→ Brief A:
From the entries below, copy out word for word the lines running from the line with "in bar, given" up to and including the line with "Your answer: 2750 g". Omit the pictures.

I first wrote the following commentary in January 2011 for the now-defunct Option-Magazine.com. At the time, America had a Black president. We were cautiously optimistic. Each year thereafter, until 2014, I re-posted slightly updated versions of the piece at Creative Loafing in Charlotte, North Carolina. Since then, I’ve continued posting it here at DailyKemp.com — updating numbers, adding new names, and including new instances of threats. I plan to keep updating this piece and linking it on social media until Dr. King’s dreams (plural, because he didn’t just have one) become reality. At this point, I suspect I’ll be doing it for the rest of my life.

“Went up on the mountain
To see what I could see . . .”
— Gregg Allman, “Dreams”

When I was a kid growing up in the small mill town of Asheboro, North Carolina, I fell deeply and passionately in love with the Allman Brothers Band. In my 2004 book, Dixie Lullaby: A Story of Music, Race and New Beginnings in a New South, I describe exactly how and why I — a young white Southern kid coming of age in the early ’70s — came to identify with this group of blues-based rockers from Macon, Georgia:

The Allmans dressed in flannels and jeans, like I did. The singer, Gregg Allman, crooned with a melancholy I’d never before heard from someone who shared my reality. It was as though he were speaking directly to me. In the band’s 1969 psychedelic-gospel dirge “Dreams,” Allman moaned the words “I went up on the mountain / To see what I could see / The whole world was falling / Right down in front of me.” I was only eleven years old the first time I heard that song, but I felt I knew what Gregg Allman was talking about. In the years following desegregation, the mood of the South was chaotic. Times were changing. Wrong seemed right and right seemed wrong. The Allmans embraced that chaos, combining country, blues, jazz, and gospel into an otherworldly musical stew that allowed me to feel conflicting emotions: sadness, joy, sorrow, pride. Between 1969 and 1973, the Allmans sang of what it felt like to be saddled with pain (“Dreams,” “It’s Not My Cross to Bear”); they sang of redemption (“Revival”); and they sang of falling in love with (and within) the awesome beauty of the rural South (“Blue Sky,” “Southbound”).

What I didn’t say in that paragraph is that I’d often lie back on my bed, stare at the ceiling, and listen to the Allmans’ “Dreams” on my record player over and over and over. Each time it ended, I’d get up and put the needle back at the beginning of the song. I was obsessed with the uncomfortable longing for something that’s never clearly stated in the lyrics.

→ Brief B:
According to the essay on the Allman Brothers Band's "Dreams," how old was the writer upon first hearing that song?

→ Source material:
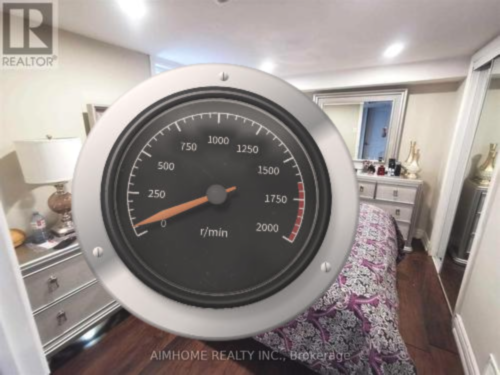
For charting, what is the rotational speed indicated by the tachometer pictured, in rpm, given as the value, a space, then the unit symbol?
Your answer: 50 rpm
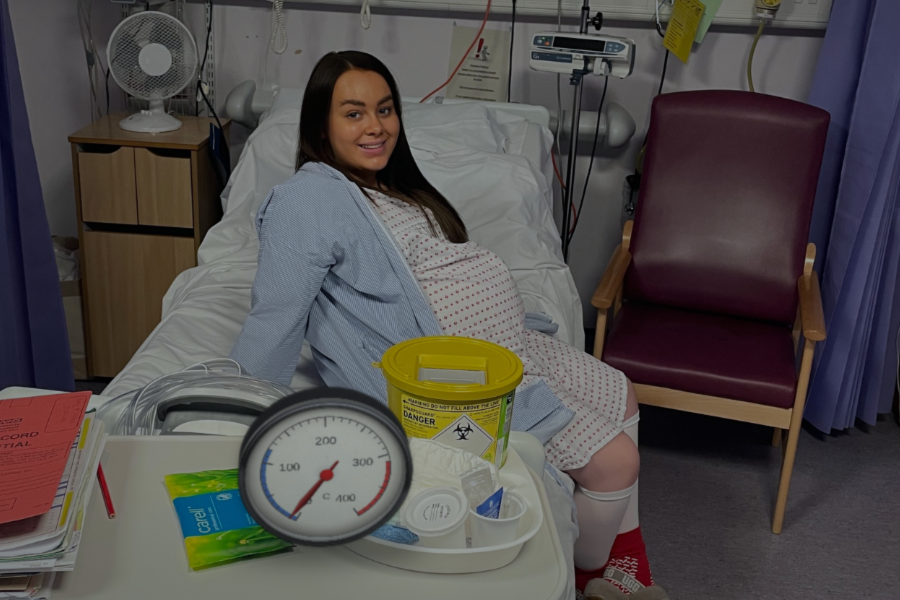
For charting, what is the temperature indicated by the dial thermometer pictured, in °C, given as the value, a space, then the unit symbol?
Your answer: 10 °C
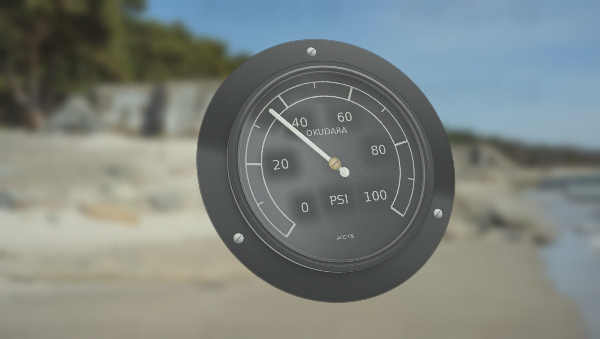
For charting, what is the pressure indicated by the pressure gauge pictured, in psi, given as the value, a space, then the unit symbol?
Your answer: 35 psi
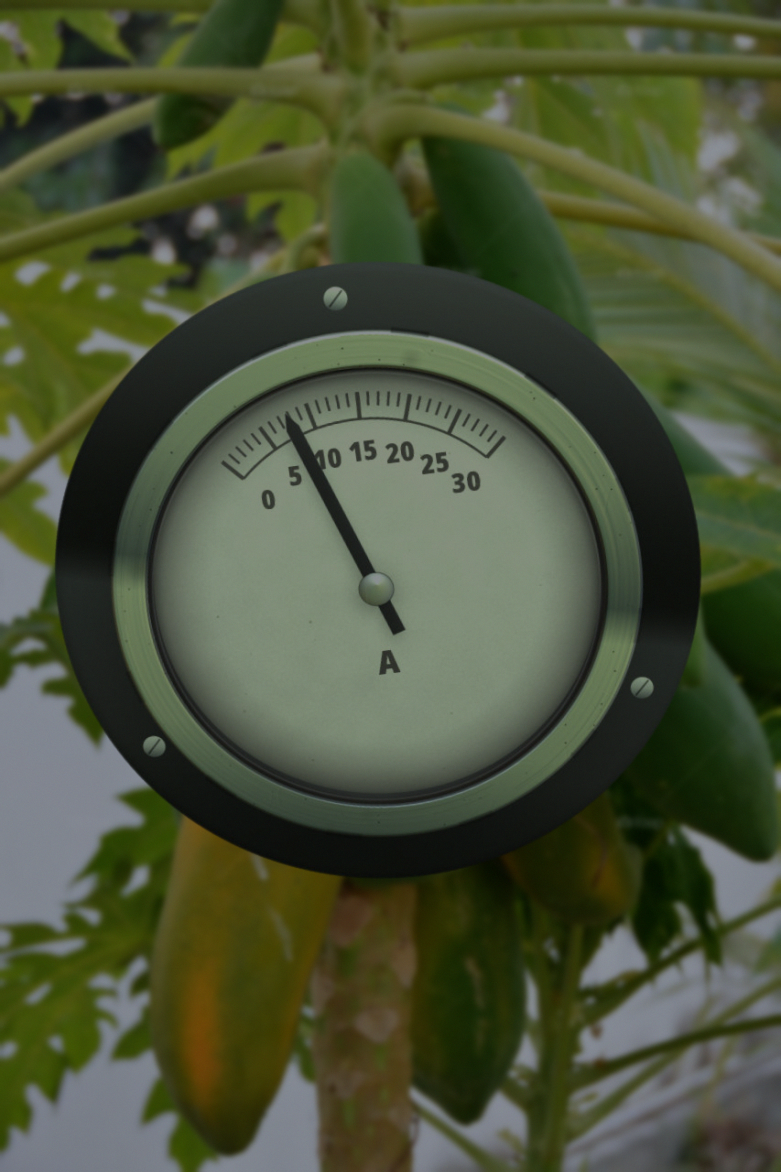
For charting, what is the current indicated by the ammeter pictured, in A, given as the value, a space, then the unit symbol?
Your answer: 8 A
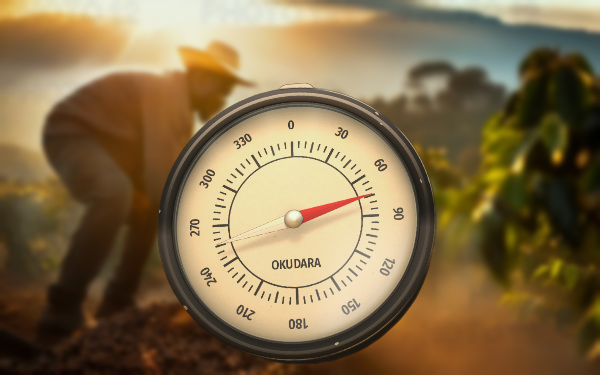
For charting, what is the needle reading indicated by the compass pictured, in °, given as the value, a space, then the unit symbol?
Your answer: 75 °
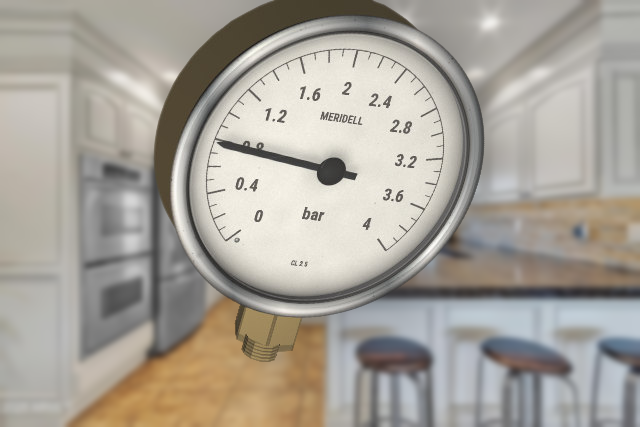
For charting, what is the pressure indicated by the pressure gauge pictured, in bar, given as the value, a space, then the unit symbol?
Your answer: 0.8 bar
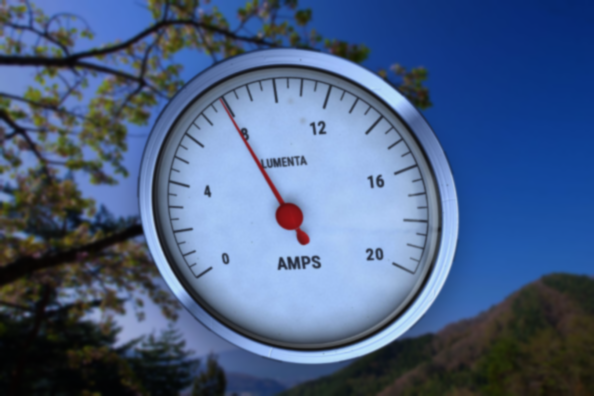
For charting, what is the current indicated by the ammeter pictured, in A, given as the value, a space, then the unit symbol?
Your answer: 8 A
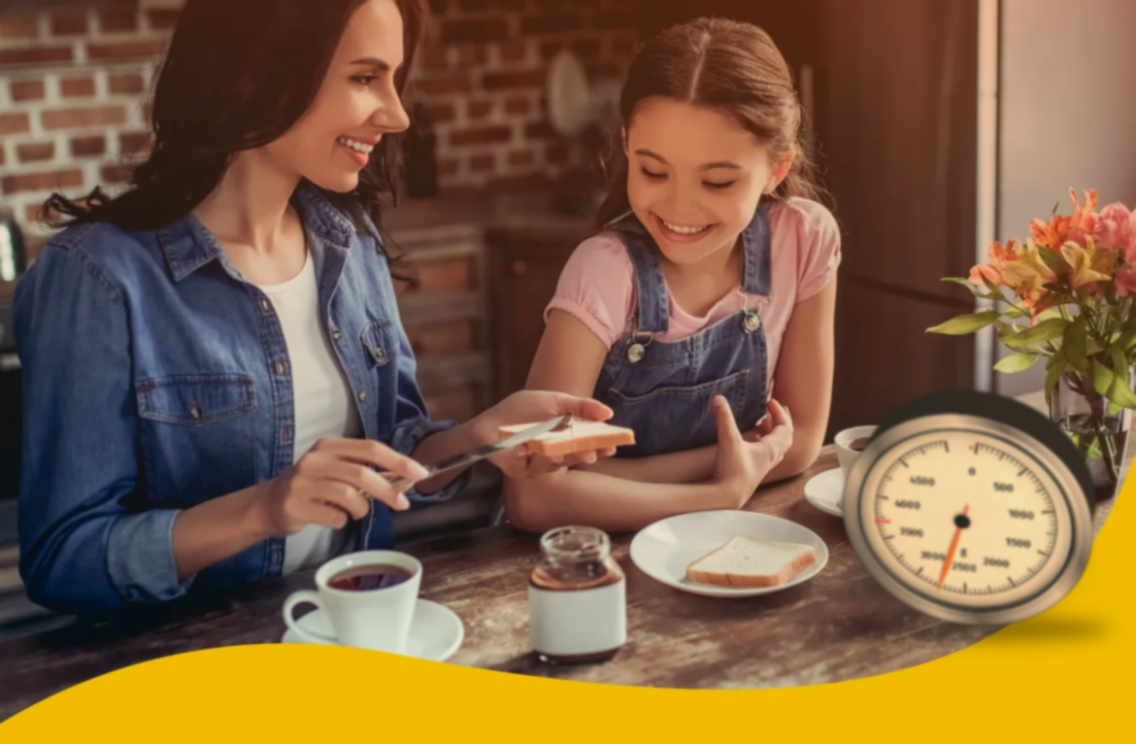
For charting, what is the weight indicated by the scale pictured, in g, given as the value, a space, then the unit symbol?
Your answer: 2750 g
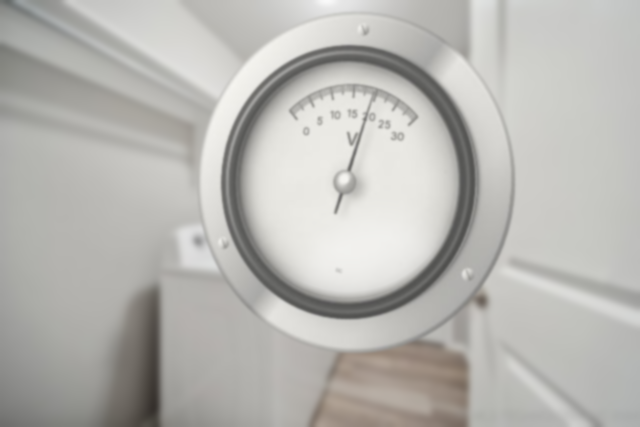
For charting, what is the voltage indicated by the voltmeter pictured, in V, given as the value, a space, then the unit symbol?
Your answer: 20 V
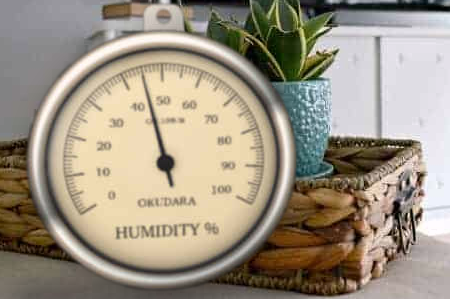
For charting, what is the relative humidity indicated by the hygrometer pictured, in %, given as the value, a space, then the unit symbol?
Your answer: 45 %
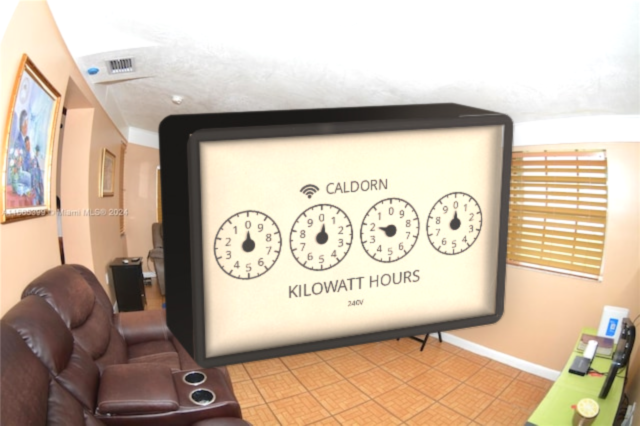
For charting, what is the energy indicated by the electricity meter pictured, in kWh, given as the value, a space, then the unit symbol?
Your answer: 20 kWh
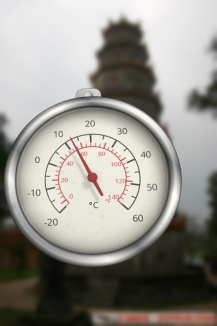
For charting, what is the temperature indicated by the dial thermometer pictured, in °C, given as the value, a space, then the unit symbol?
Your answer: 12.5 °C
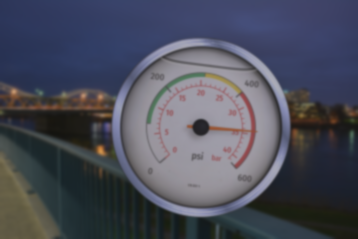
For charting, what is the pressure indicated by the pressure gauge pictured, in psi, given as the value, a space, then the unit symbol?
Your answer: 500 psi
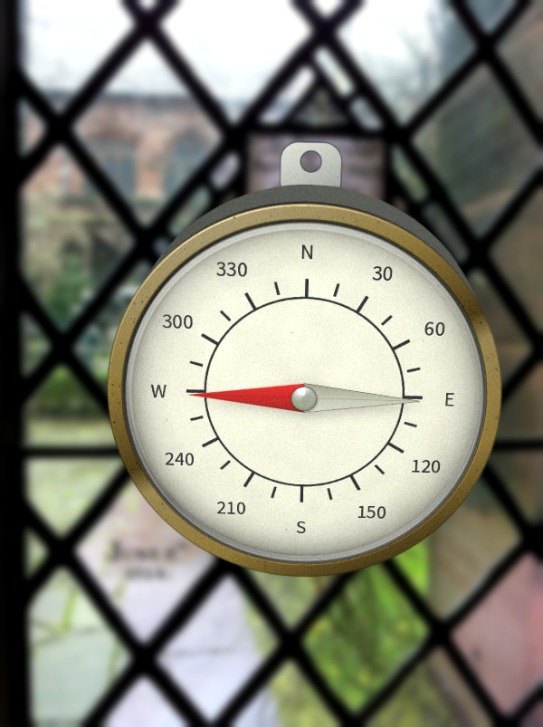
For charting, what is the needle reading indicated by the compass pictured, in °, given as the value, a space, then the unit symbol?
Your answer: 270 °
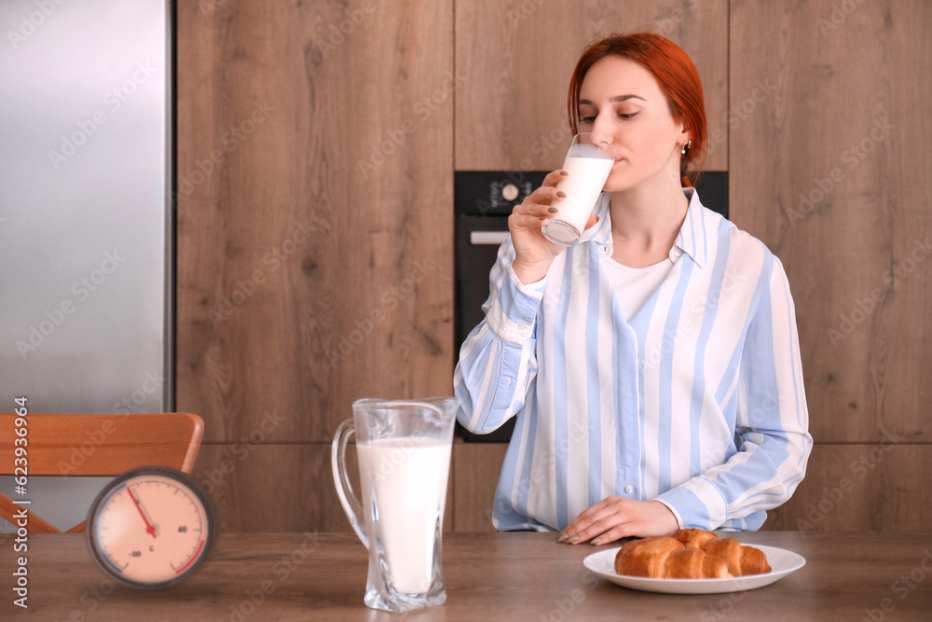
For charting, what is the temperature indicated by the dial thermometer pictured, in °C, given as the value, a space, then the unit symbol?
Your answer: 0 °C
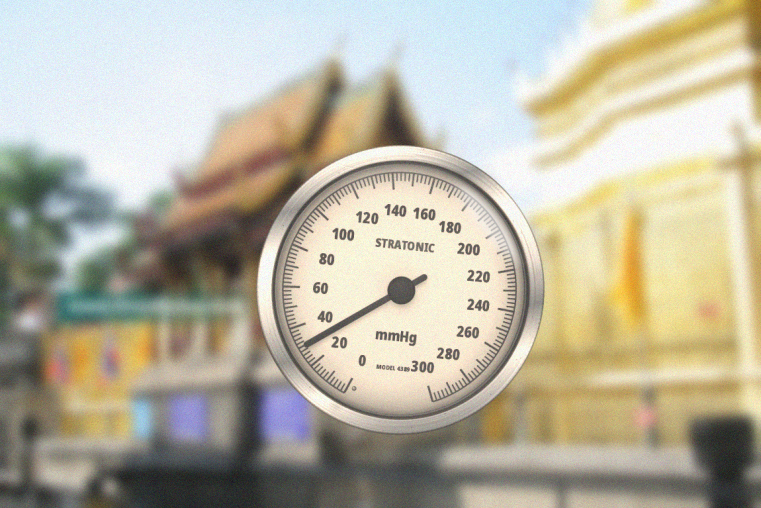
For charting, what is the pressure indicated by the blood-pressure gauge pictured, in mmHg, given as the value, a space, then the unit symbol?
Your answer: 30 mmHg
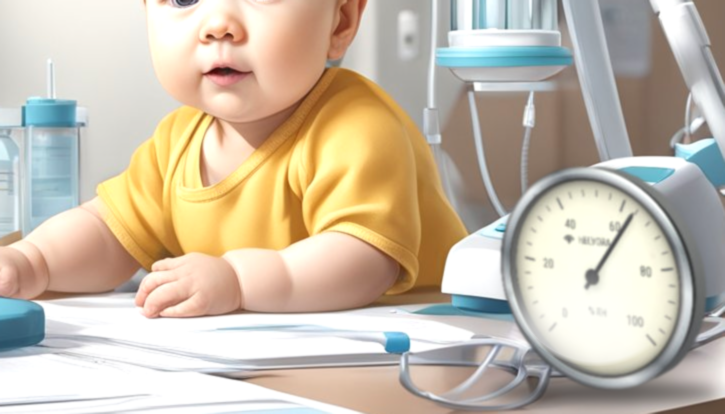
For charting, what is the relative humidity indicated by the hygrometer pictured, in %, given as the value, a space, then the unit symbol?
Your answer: 64 %
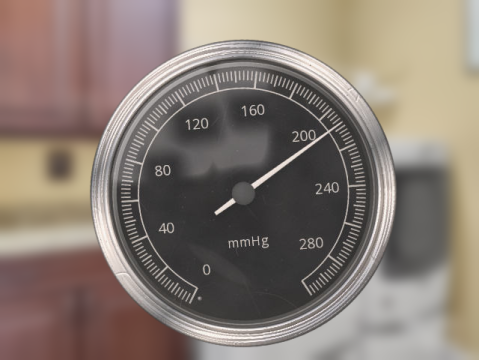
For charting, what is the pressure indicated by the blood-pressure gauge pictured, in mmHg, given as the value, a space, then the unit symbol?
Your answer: 208 mmHg
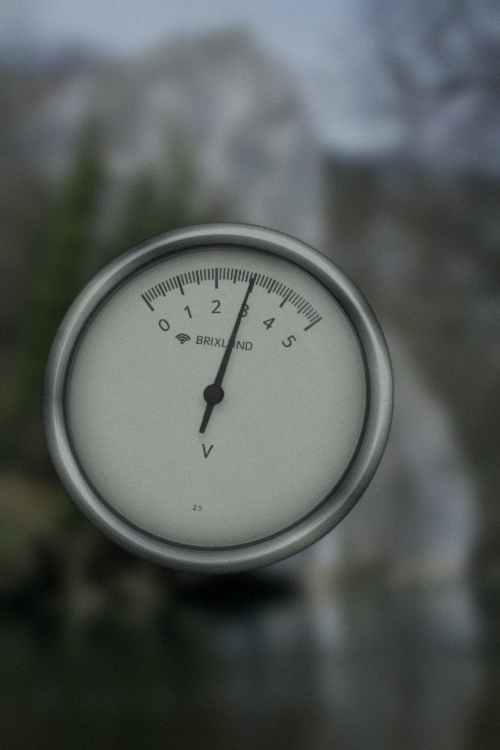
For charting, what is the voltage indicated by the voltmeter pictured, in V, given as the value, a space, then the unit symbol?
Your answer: 3 V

→ Answer area A:
For charting, what is the pressure indicated by the pressure gauge pictured, in bar, given as the value, a space, then the unit symbol?
Your answer: 0.8 bar
For charting, what is the current indicated by the ammeter pictured, in A, given as the value, a space, then the unit symbol?
Your answer: 8 A
For charting, what is the weight indicated by the scale pictured, in g, given as the value, a space, then the unit symbol?
Your answer: 2750 g

→ Answer area B:
Eleven years old.